Now that the $1.225 million grant has been awarded, the city is in a fact-finding mode and is busy surveying residents to discover where the water problems are the deepest.
"My understanding is that the money is already there," said Nix.
"Now we just have to justify it."
In order to do that, Nix has been working with the National Resources Conservation Service to explain the damages that have occurred and the expenses involved in making sure they do not happen again.
Many of the residents of the Briar Lake area experience water woes in wet weather.
One of those residents is Frankie Bell, whose house is on Briar Lake Drive. A drainage ditch that is part of the watershed runs along his back yard.
Bell said the fields uphill from his home drain into a second, smaller ditch that runs beside his place. That water then runs into the larger ditch and is channeled off down the watershed.

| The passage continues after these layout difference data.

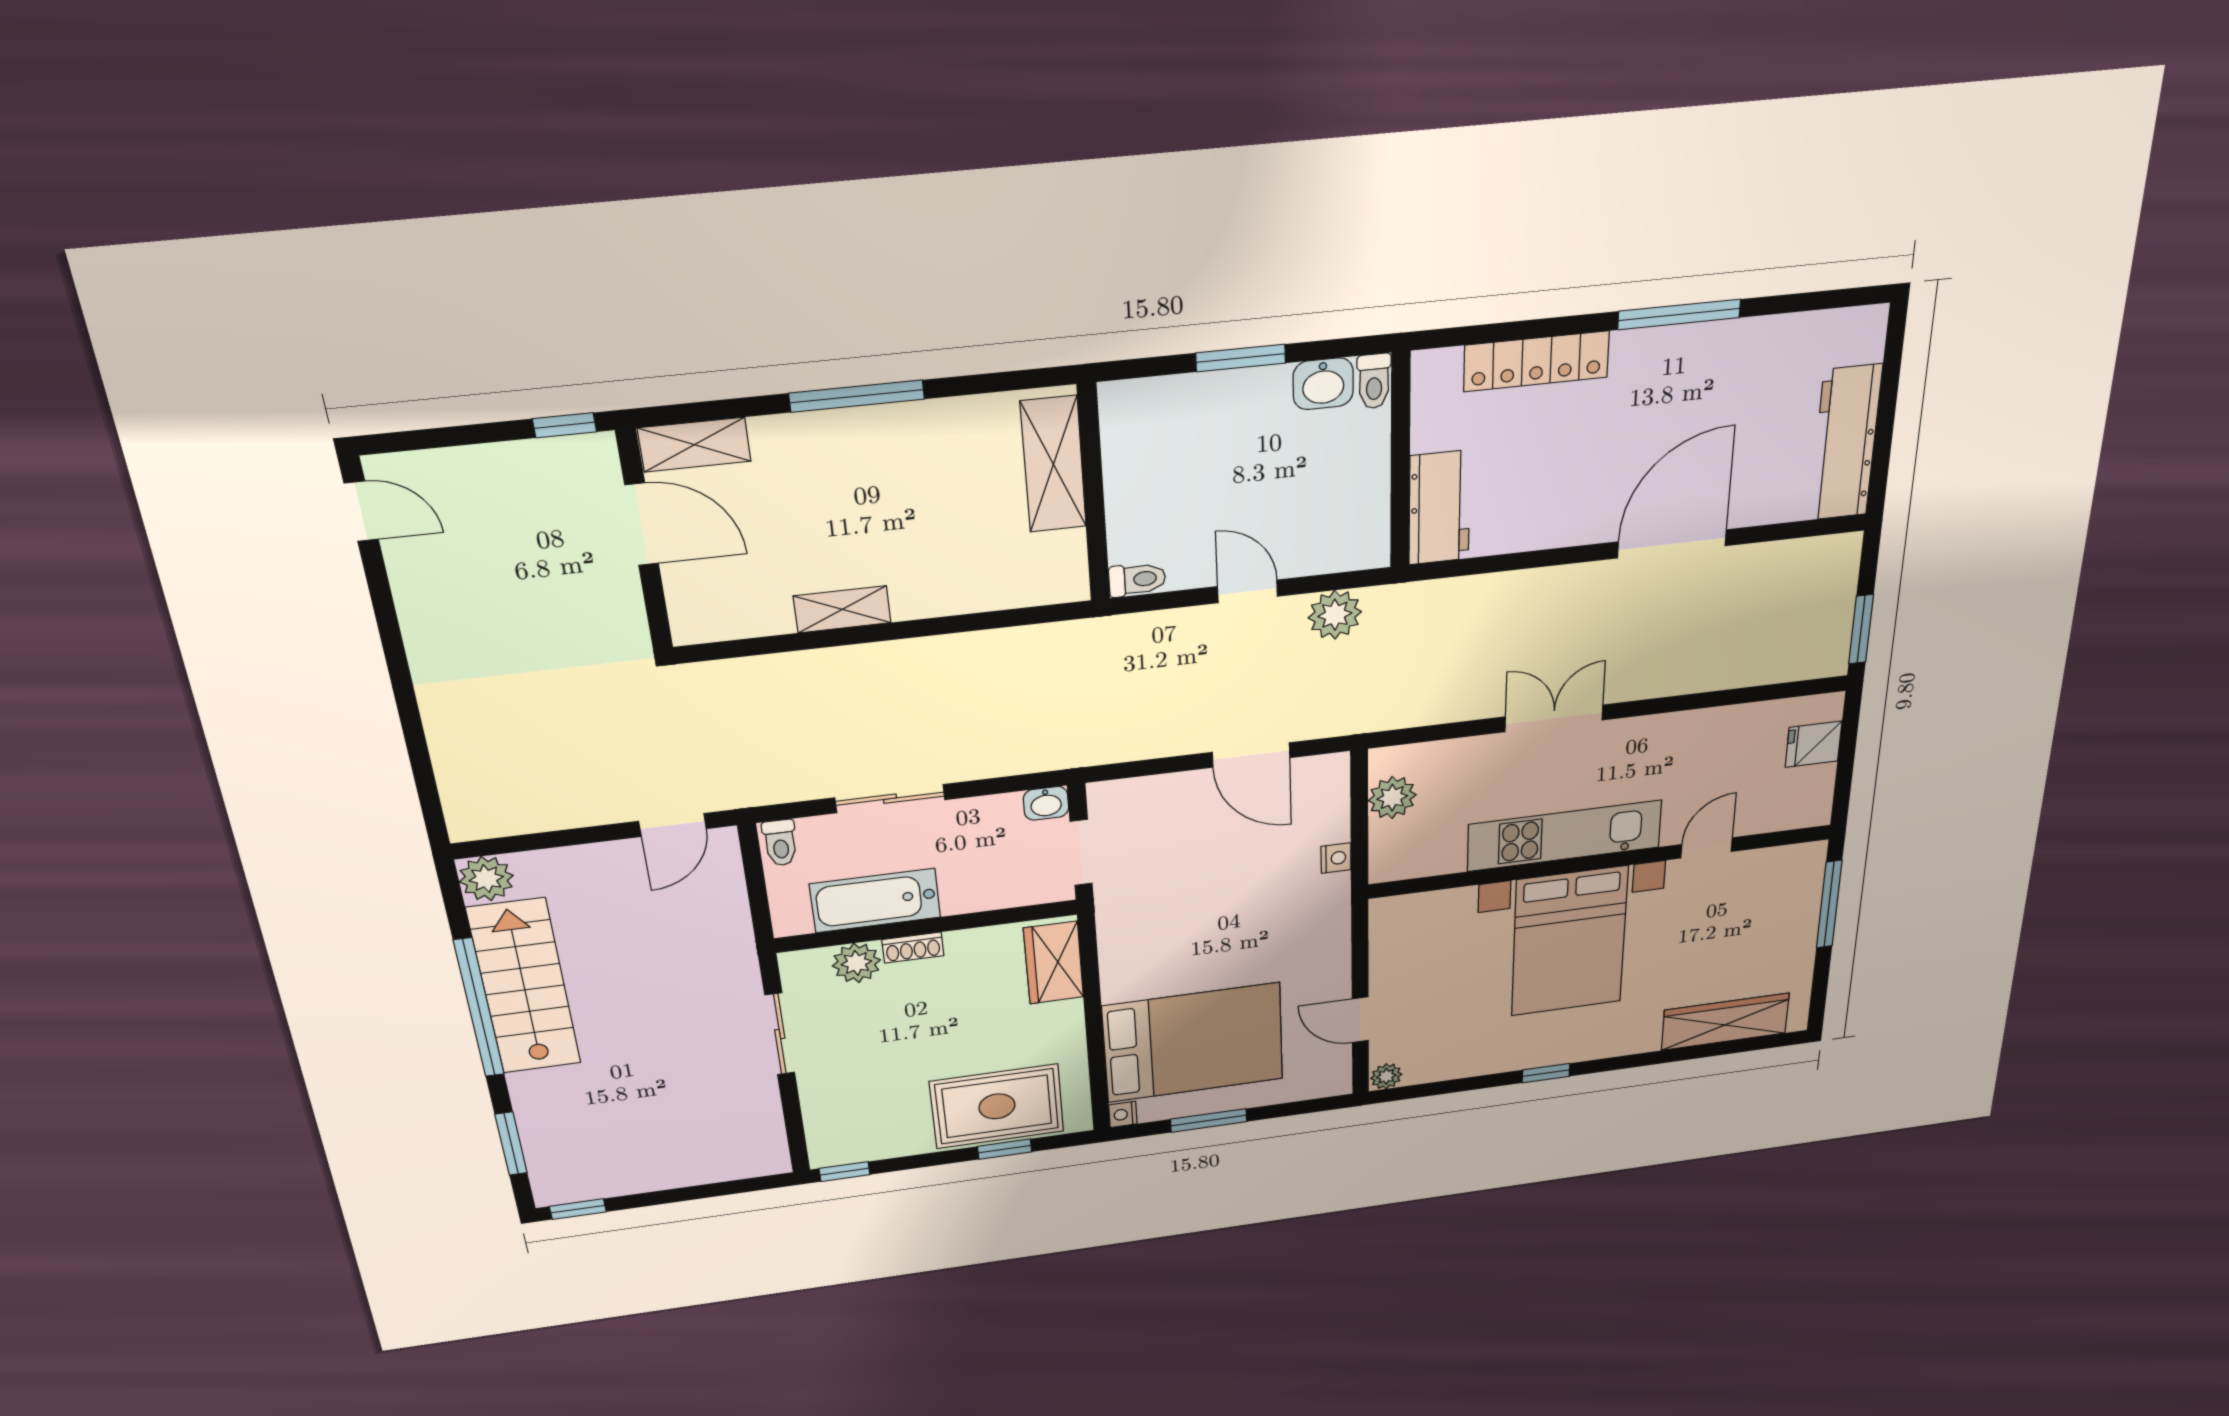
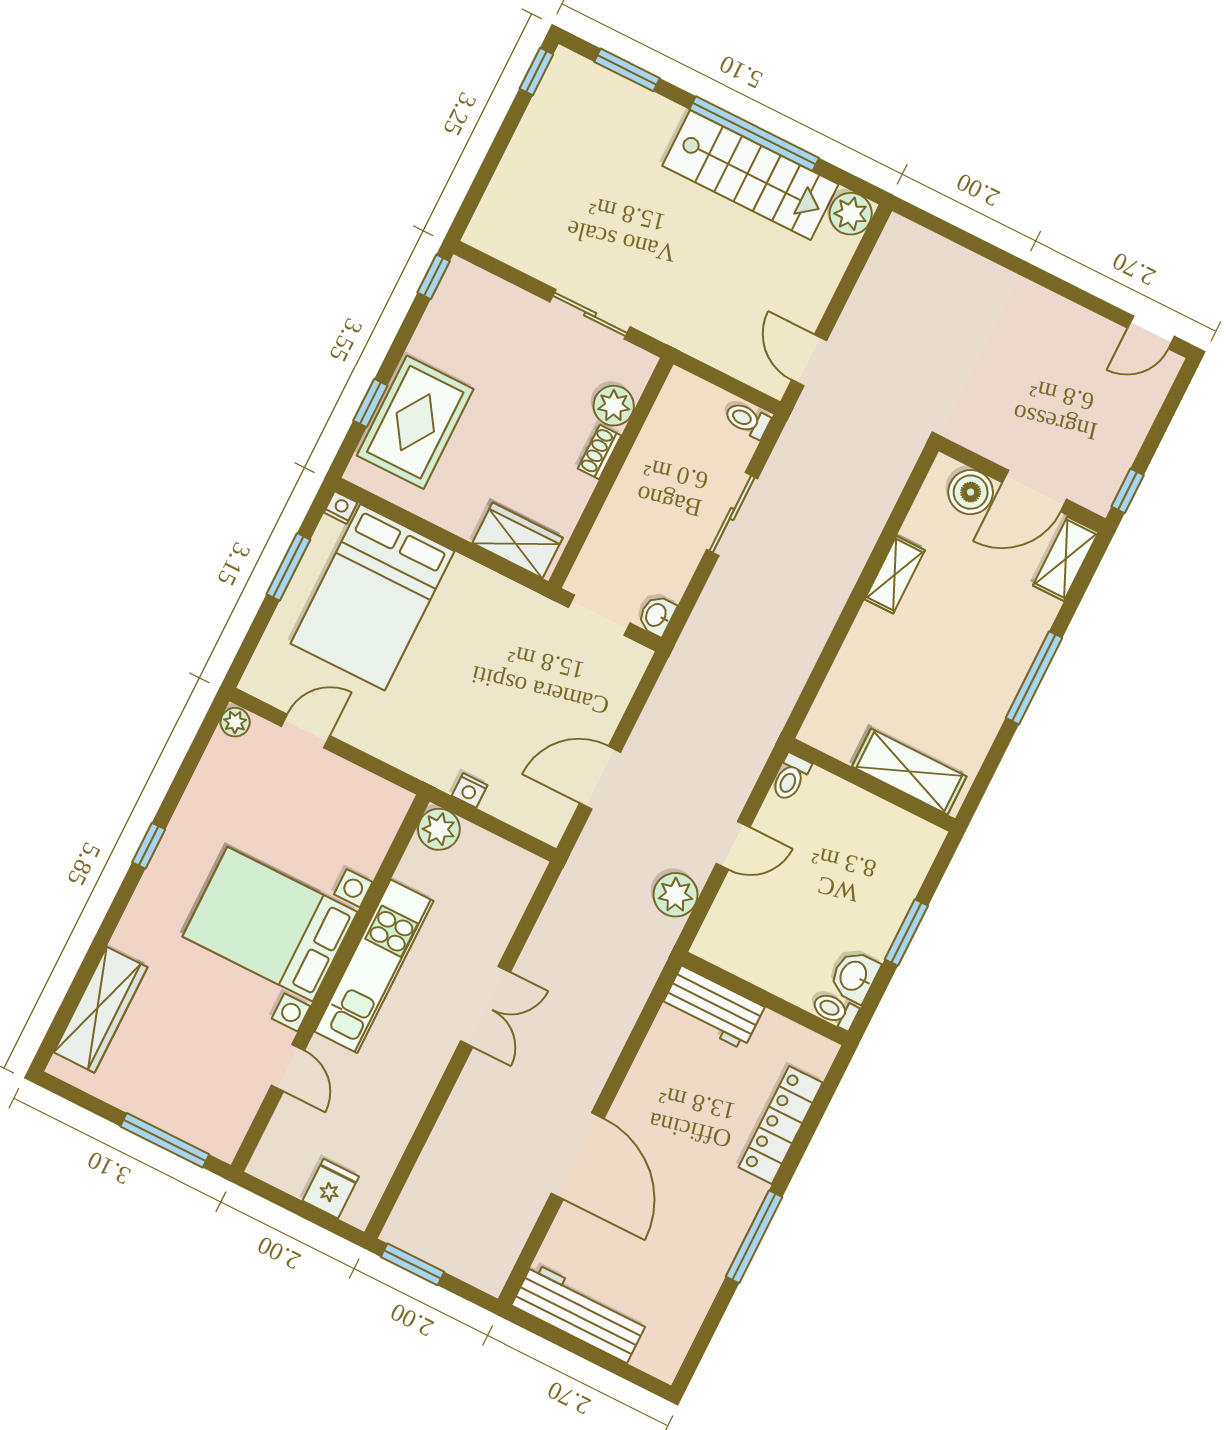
boiler: (693, 589) -> (971, 492), added
plant: (1392, 798) -> (439, 829), moved
bathtub: (875, 901) -> (657, 452), removed

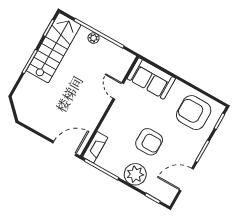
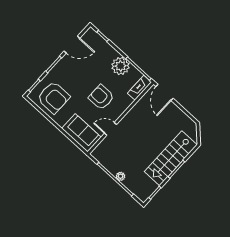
stairs: (54, 48) -> (171, 158), moved
door: (118, 91) -> (110, 129), swing flipped
armchair: (149, 142) -> (101, 97), moved
door: (65, 148) -> (164, 92), hinge flipped
plant: (135, 174) -> (121, 66), moved

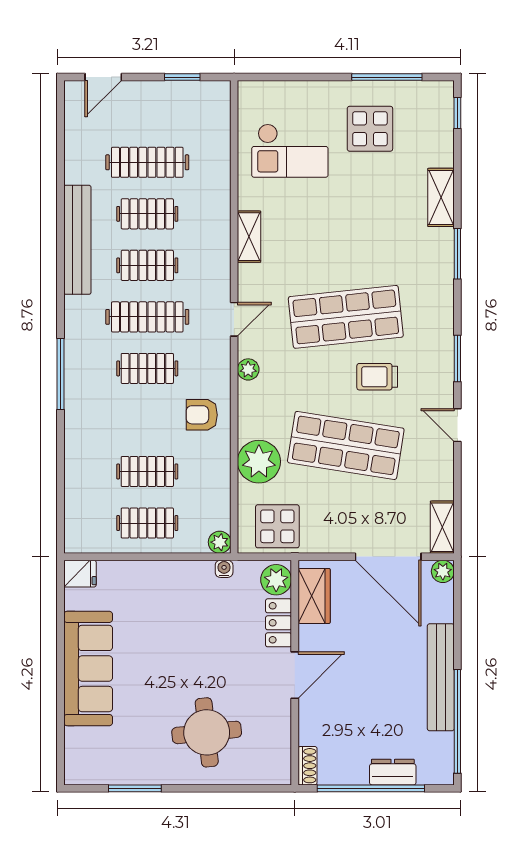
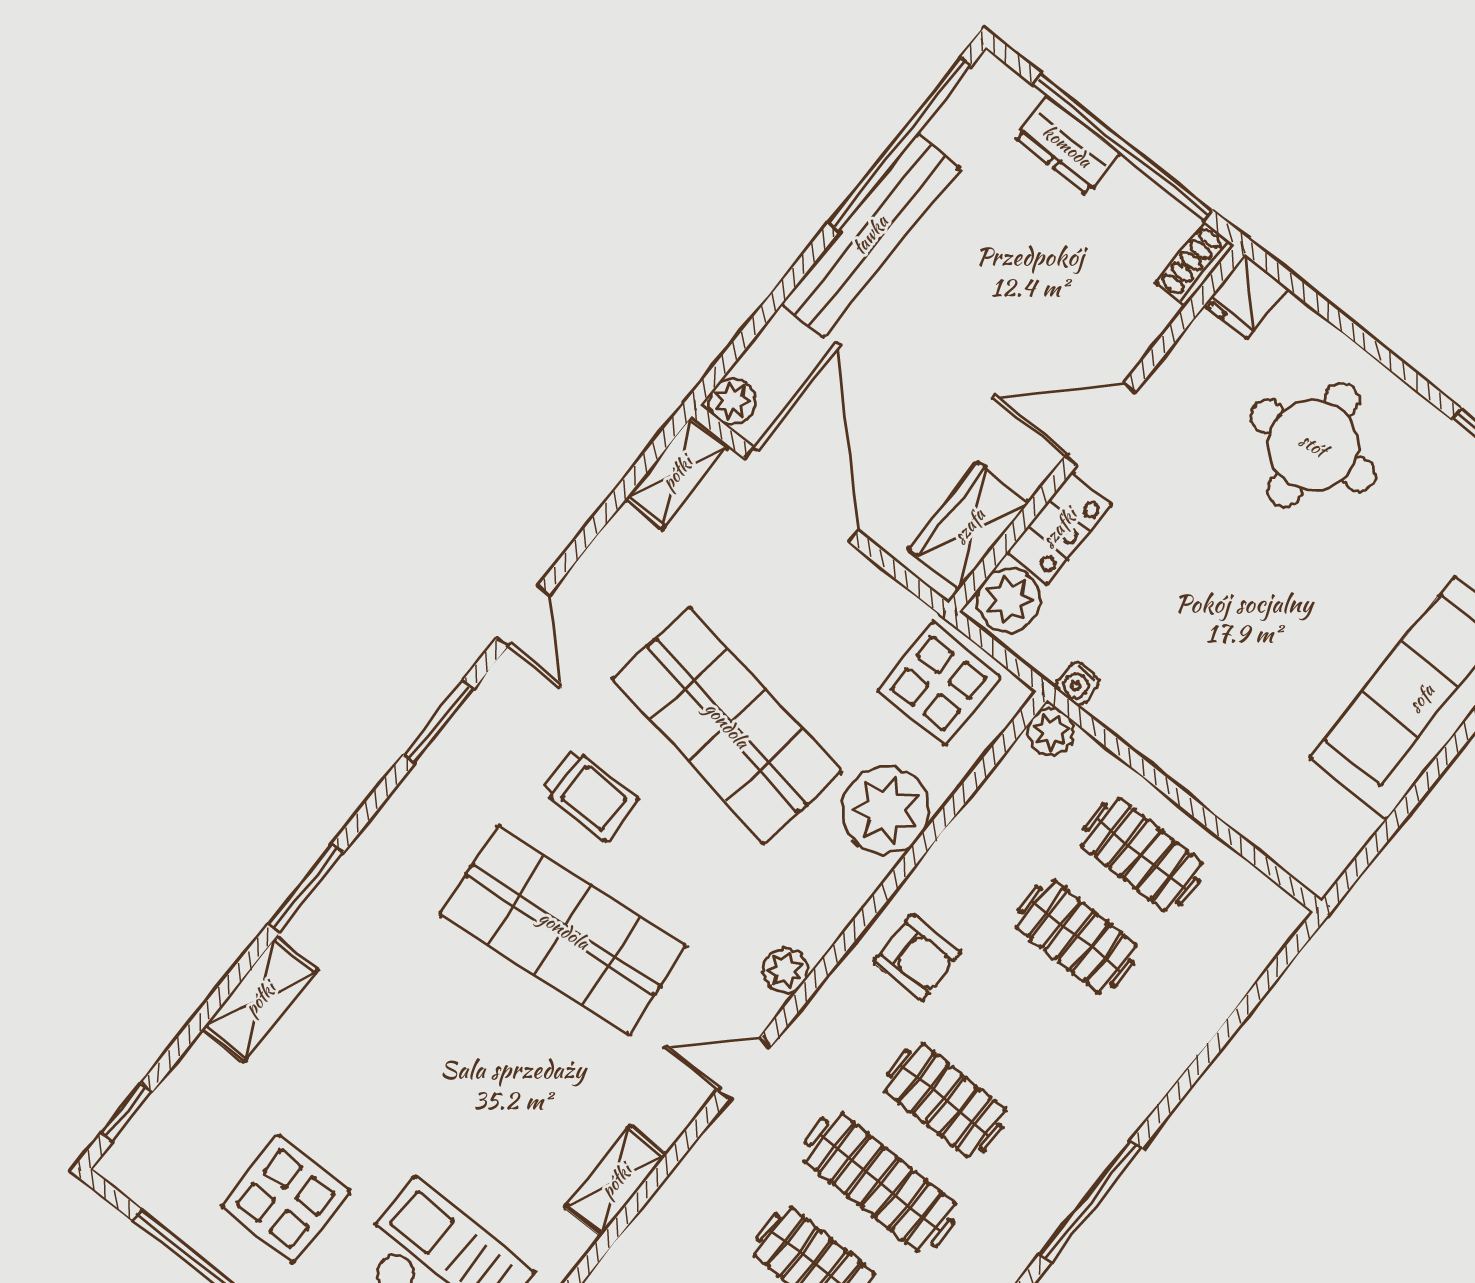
fridge: (80, 574) -> (1246, 297), moved, turned -90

Backups occur, Bell said, when heavy rains fall north of the area and that water also has to travel the main ditch while water is being channeled into it from the Briar Lake area as well. Then the secondary ditch is delayed in draining or water actually diverts from the main waterway into the secondary ditch. It then runs down the middle of Briar Lake Drive until it reaches the main waterway at another point to the south.
In the meantime, water fills yards in the area, including Bell's own.
Nix echoed Bell's assessment, that the cause of the flooding was the watershed drains a lot of acreage, the county as well as in town.
"We haven't go an adequate outlet for the water to go to," Nix said.
That excess water concerns Bell because his home has a sunken den and in that room is a fireplace. The fireplace, in turn, has a door on the exterior of the chimney to allow the homeowners to clean out the ashes.
It could also allow water into the home.
When the yard fills with water, as was the case about two weeks ago, Bell said, it has gotten within a few inches of the door.
Engineers with the city have come out and looked at the situation, and told Bell that Florida was cooperating in improving the drainage dilemma.
Asked if he was going to attend the public hearing the city has planned for Thursday, he said probably not.
"They will do whatever they can to fix it," he said.
What the city wants to do is extend the waterway into Florida, which will require a coordinated effort from many different agencies.
Eventually, the water would disperse in a swampy area off Greenland Road in Escambia County, Florida.